Insurance industry representatives, still reeling over the developments of the past few weeks, expressed outrage Wednesday night that McCarty's interpretation was in effect broadening the ban.
"Companies that have planned in advance for months and followed the law are now being told they can't non-renew accounts," said William Stander, a lobbyist and regional vice president of the Property Casualty Insurers Association of America.
Stander said the recent interpretation leaves insurers in an even more precarious position. Some of the companies were overexposed and were using non-renewals as a way to improve solvency.
But a spokeswoman for Crist indicated nothing had changed. "The governor is pleased the people of Florida will be protected from cancellation or non-renewal as the emergency rule intended," Vivian Myretus said.
Tara Klimek, speaking on behalf of Chief Financial Officer Alex Sink, said the new information simply clarifies how the emergency rule went into effect. "The way we read it is exactly how McCarty read it today," she said.
"From the moment that was passed, nobody could be canceled," Klimek said.
Ryan Priest, a spokesman for Allstate, said the company had not yet received a copy of McCarty's letter. Allstate began non-renewing 120,000 customers in November and those customers were being picked up by Royal Palm Insurance Co., a start-up carrier. Allstate had planned to drop 106,000 policies starting in April. Those also were to be picked up by Royal Palm.
It was unclear whether McCarty's interpretation would extend to the non-renewal of policies that had been picked up by another carrier.

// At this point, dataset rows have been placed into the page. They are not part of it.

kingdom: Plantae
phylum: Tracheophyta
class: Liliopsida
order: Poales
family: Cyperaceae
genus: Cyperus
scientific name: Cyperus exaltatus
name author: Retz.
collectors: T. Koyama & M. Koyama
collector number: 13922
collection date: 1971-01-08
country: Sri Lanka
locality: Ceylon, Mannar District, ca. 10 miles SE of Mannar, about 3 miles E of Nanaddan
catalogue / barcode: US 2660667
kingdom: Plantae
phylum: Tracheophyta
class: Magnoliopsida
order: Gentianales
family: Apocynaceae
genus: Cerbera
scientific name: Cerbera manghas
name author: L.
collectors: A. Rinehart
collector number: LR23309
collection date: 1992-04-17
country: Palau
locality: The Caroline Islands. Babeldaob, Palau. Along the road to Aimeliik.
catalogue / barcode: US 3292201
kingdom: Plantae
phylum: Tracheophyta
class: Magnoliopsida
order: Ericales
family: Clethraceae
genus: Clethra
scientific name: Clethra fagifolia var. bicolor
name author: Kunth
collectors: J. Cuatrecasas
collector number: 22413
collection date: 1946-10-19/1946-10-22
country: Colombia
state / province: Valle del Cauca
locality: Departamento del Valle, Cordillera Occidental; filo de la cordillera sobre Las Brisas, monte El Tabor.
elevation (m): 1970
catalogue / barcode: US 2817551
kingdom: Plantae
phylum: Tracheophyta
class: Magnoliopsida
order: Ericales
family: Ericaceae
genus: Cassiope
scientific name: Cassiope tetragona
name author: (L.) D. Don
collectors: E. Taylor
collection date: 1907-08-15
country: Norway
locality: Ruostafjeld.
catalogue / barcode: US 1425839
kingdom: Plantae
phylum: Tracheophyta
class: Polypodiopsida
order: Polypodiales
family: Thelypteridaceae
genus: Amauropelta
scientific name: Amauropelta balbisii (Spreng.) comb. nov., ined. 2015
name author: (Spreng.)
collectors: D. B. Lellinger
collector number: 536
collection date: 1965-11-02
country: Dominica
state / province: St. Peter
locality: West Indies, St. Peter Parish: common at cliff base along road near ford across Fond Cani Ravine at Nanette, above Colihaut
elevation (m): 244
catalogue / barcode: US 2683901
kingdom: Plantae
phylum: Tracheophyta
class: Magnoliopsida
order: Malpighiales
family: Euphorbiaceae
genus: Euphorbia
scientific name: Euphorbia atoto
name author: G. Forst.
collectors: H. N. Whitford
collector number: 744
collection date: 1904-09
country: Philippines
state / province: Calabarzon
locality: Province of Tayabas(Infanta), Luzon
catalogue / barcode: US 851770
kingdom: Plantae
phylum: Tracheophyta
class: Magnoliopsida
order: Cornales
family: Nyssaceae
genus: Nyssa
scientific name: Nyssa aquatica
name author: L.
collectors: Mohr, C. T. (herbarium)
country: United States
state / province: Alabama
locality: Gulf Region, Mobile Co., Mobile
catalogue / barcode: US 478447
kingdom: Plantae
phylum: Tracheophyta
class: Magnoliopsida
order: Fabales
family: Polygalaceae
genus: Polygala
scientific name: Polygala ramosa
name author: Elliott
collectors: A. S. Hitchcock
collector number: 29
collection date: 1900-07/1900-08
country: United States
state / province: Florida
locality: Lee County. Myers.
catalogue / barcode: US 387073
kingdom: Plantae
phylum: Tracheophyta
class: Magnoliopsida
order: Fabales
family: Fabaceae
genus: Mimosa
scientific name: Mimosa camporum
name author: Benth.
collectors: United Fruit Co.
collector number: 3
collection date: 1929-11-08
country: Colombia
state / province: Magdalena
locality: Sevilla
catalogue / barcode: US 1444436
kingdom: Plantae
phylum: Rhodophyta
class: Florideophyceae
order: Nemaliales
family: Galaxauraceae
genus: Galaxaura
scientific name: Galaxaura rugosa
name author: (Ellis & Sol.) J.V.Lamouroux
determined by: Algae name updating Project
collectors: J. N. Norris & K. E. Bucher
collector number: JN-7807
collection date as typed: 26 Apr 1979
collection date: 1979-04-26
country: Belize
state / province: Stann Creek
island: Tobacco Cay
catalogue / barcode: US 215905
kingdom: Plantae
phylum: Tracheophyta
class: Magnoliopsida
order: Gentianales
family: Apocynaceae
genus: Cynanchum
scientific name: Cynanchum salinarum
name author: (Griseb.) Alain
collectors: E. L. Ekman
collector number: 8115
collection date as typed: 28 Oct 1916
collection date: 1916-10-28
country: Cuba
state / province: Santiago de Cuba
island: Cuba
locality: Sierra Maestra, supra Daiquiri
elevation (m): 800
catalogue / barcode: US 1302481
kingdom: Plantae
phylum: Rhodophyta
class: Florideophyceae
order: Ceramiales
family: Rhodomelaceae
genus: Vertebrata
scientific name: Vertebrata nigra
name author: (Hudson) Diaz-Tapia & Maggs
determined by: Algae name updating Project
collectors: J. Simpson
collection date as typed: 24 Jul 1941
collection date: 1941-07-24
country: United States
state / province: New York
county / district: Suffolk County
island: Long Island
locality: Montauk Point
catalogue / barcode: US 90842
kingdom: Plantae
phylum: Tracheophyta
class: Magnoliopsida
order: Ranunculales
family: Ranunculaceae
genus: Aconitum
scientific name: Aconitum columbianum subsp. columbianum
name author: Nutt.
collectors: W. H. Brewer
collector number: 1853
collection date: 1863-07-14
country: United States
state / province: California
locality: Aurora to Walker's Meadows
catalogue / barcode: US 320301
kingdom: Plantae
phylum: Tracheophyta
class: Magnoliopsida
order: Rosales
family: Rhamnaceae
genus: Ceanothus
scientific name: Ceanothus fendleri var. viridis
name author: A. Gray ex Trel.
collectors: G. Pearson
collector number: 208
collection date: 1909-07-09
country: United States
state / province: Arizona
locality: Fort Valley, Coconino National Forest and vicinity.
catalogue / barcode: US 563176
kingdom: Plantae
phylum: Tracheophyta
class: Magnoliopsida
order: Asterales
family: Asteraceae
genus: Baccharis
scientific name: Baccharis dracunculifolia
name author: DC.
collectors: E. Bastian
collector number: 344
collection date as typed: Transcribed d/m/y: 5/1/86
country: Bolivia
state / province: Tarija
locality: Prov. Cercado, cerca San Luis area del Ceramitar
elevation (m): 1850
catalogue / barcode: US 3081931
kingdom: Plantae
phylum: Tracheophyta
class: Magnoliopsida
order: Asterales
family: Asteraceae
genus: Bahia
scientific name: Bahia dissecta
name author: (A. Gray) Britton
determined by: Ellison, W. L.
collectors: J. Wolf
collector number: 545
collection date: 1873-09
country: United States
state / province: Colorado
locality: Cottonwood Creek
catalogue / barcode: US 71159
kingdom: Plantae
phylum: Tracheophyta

The intent of the rate freeze and moratorium on non-renewals put in effect by the Cabinet was to prevent insurers from filing for increases that could take effect before the Office of Insurance Regulation could make changes based on the recently passed legislation.
The office needs time to set new factors to determine how much rates will have to come down based on the bill passed during the special session. That bill has been signed into law but is still in the early stages of being put in place.
Once the office has set new parameters, insurers will be able to drop policies, with proper notice. That could happen as soon as April, but insurers would have to issue a new notice of non-renewal. Under the new law, notice must be provided 100 days in advance, an increase from 90. No non-renewal notices can be sent during the hurricane season, which starts June 1.